Le belgo-nigérian Otobong Nkanga, l'un des plus grands artistes plasticiens actuels, a créé une installation participative dans les espaces ouverts du musée. Avec des métiers à tisser en bois dans la cour centrale, elle invite littéralement les visiteurs à intégrer leurs histoires personnelles dans l'œuvre d'art. De cette manière, non seulement les récits individuels sont rendus visibles, mais aussi les structures du travail et économiques, souvent invisibles, qui soutiennent les institutions artistiques – et les sociétés.

Le travail de Joshua Serafin se situe à l'intersection de la performance et du cinéma. Leur présentation solo explore la recherche de racines et l’impact de la migration, avec la chorégraphie et l’homosexualité en son cœur.

Lumière et son

L'artiste plasticienne bruxelloise Joëlle Tuerlinckx reçoit une exposition personnelle pour laquelle elle plonge dans la galerie souterraine. Dans La première foiselle présente deux systèmes d'éclairage inspirés de l'espace d'exposition lui-même, avec un regard rétrospectif et humoristique. Des thèmes tels que l'atmosphère, le temps et l'espace sont un fil conducteur récurrent dans son travail.

La bruxelloise Manon De Boer présente une installation sonore dans laquelle les dialogues résonnent dans des vases disséminés dans l'espace, complétés par des films qui explorent l'expérience du temps et de la perception.

Dans Département des Piègesclin d'œil au surréaliste Marcel Broodthaers, Kanal rassemble des objets provenant de 11 musées différents de la région bruxelloise, du Design Museum et de l'AfricaMuseum à La Fonderie, le Musée bruxellois de l'Industrie et du Travail et le Musée de la Médecine.

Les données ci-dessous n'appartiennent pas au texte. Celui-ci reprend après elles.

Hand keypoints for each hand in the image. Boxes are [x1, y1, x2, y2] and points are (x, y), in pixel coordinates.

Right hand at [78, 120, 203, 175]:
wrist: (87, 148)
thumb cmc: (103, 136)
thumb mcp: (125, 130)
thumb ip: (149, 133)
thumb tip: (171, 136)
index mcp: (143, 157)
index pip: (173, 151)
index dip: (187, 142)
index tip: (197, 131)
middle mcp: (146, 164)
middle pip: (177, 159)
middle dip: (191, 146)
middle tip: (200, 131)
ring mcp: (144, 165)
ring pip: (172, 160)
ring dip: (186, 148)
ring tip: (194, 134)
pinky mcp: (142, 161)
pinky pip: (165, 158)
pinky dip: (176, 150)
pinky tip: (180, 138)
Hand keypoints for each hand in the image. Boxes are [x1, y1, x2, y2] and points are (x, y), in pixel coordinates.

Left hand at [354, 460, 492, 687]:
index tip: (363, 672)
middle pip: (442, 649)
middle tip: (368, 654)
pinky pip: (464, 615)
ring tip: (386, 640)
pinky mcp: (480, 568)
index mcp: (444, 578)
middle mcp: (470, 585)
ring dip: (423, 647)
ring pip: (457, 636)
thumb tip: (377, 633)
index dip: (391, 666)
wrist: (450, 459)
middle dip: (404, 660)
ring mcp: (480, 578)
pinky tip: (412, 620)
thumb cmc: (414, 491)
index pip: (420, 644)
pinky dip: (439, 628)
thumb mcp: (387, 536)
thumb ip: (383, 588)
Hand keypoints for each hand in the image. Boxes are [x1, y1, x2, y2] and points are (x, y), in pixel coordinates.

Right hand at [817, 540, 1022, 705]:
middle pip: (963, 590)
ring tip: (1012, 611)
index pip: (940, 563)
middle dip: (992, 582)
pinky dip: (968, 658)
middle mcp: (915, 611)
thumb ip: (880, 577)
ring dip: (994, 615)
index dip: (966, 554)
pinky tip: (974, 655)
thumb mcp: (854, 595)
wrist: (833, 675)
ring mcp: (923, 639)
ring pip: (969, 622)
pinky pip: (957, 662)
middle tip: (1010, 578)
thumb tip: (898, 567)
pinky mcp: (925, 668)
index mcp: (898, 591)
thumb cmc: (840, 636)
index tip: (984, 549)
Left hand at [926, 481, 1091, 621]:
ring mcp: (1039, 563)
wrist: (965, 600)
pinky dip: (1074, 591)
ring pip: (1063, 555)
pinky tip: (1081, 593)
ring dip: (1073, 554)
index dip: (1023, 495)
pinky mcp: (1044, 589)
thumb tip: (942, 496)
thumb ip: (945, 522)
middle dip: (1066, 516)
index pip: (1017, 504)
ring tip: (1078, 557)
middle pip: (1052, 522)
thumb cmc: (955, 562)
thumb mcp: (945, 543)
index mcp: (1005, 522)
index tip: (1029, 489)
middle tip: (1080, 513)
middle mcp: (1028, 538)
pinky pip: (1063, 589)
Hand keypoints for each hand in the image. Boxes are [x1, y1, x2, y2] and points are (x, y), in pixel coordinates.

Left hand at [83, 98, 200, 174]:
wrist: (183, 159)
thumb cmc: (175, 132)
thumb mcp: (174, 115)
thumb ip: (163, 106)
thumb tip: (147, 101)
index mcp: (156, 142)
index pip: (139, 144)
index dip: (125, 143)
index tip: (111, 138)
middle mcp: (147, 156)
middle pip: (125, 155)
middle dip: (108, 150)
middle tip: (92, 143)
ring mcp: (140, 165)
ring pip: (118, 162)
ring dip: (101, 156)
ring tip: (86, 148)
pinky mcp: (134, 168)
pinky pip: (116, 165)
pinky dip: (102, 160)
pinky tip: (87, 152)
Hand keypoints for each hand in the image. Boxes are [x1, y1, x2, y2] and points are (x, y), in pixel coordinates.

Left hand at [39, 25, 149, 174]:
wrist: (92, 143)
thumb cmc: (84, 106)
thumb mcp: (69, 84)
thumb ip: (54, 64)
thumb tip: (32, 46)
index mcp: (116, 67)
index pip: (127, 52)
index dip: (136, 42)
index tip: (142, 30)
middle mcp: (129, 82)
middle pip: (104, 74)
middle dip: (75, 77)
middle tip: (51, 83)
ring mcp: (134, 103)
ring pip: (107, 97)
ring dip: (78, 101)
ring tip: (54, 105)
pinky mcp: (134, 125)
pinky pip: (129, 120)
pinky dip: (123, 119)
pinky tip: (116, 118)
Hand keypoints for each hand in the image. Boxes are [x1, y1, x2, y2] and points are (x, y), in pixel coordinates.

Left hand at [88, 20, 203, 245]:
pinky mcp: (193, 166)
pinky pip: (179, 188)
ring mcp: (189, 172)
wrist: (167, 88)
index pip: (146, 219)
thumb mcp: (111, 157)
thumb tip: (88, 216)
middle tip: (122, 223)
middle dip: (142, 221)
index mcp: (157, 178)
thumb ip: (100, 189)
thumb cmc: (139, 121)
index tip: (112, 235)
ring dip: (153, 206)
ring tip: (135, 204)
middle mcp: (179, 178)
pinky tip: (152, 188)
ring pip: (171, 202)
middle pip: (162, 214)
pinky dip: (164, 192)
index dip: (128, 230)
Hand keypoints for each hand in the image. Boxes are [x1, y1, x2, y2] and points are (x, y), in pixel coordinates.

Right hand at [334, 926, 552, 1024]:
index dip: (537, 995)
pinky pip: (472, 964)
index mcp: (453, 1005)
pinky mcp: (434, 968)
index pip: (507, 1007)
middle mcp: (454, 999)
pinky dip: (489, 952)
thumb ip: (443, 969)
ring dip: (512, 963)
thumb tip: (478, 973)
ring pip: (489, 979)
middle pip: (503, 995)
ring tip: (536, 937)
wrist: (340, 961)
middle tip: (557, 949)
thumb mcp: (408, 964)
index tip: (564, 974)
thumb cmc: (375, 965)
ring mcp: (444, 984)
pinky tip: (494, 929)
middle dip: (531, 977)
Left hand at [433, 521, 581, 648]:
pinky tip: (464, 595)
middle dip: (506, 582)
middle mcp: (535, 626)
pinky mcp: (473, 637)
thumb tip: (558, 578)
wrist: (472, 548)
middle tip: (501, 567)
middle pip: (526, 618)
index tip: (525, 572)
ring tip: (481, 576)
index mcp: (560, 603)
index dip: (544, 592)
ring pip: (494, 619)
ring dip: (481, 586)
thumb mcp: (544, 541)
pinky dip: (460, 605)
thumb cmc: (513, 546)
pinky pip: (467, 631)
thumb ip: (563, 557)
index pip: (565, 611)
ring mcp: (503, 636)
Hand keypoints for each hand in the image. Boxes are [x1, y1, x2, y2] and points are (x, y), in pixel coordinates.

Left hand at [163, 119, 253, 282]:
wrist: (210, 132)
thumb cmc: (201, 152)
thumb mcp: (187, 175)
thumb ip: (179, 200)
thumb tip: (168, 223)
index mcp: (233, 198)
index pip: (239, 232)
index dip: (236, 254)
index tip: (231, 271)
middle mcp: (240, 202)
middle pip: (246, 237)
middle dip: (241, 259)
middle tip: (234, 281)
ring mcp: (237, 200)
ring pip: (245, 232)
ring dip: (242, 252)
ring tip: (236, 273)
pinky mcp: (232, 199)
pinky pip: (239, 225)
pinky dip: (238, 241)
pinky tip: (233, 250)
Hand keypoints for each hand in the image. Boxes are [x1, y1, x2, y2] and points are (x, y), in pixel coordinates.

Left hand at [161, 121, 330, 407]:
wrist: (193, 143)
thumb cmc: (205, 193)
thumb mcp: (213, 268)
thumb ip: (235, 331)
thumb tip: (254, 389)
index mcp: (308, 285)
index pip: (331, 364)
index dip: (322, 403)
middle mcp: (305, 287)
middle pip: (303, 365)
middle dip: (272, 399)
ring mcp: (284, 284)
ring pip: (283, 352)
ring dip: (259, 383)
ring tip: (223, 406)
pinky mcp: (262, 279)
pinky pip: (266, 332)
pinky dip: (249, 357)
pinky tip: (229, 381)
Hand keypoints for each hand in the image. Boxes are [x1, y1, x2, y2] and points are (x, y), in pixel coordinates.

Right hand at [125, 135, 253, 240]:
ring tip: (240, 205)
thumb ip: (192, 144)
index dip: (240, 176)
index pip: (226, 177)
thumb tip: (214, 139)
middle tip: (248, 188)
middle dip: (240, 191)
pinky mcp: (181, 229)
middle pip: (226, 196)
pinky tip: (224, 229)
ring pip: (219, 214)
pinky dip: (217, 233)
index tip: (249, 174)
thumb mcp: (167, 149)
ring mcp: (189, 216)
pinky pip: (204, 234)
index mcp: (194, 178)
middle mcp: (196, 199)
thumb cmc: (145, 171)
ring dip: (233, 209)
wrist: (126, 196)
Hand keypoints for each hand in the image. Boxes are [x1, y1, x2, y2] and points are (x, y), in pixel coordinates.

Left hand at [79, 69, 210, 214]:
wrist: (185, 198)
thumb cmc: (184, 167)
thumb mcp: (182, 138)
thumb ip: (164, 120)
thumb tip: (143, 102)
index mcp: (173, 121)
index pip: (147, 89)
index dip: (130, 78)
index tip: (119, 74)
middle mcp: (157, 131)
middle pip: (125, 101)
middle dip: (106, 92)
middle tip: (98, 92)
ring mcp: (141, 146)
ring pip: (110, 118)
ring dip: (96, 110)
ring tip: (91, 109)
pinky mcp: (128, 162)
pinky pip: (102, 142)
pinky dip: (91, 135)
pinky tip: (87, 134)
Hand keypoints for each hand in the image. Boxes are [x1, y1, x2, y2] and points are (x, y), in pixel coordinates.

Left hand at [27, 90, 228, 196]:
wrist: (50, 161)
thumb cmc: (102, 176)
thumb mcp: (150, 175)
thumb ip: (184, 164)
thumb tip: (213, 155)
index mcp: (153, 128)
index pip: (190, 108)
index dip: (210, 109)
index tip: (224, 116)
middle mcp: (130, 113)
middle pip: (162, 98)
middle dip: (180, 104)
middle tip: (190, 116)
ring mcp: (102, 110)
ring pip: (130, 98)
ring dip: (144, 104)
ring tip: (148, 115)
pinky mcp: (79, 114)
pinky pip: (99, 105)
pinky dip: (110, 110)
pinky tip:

Dans PAS DE PRÉSENTATIONle musée s'interroge sur son propre rôle. Deborah Bowmann et Maoupa Mazzocchetti, avec vingt autres artistes, explorent le rôle des musées dans une performance lumineuse, sonore et artistique. Un musée peut-il divertir, et comment peut-il survivre lorsque le spectacle prime sur l’attention ?

Dans le showroom en accès libre, Kanal présente les œuvres de Banu Cennetoğlu. Des ballons aux lettres dorées forment des bouquets et épellent des articles de la Déclaration des droits de l'homme.

Dans l'exposition d'architecture Droit à la ville – Droit à l’avenirKanal Architecture se concentre explicitement sur Bruxelles elle-même. Architectes, paysagistes et urbanistes dialoguent avec des associations militantes et citoyennes. L'exposition se veut un hommage critique à Bruxelles en tant que laboratoire urbain et commémore le concept chargé de «Brusselsisation».

Atteindre 50 000 enfants

Kanal se positionne comme une extension de la ville, avec un espace d'« intercréation » et de participation. C'est une ambition qui se reflète dans les vastes programmes de sensibilisation du public et d'éducation du musée. Le musée ambitionne de devenir un partenaire à long terme des écoles bruxelloises, flamandes et wallonnes et espère toucher 50 000 enfants et jeunes par an. Des partenariats pédagogiques sont déjà en place avec des institutions bruxelloises dont les universités ULB et VUB, le centre d'enseignement et de recherche ArBA-EsA et l'université des arts visuels La Cambre.

Il sera clair après l'ouverture, le 28 novembre, que cet engagement général conduira à une implication durable.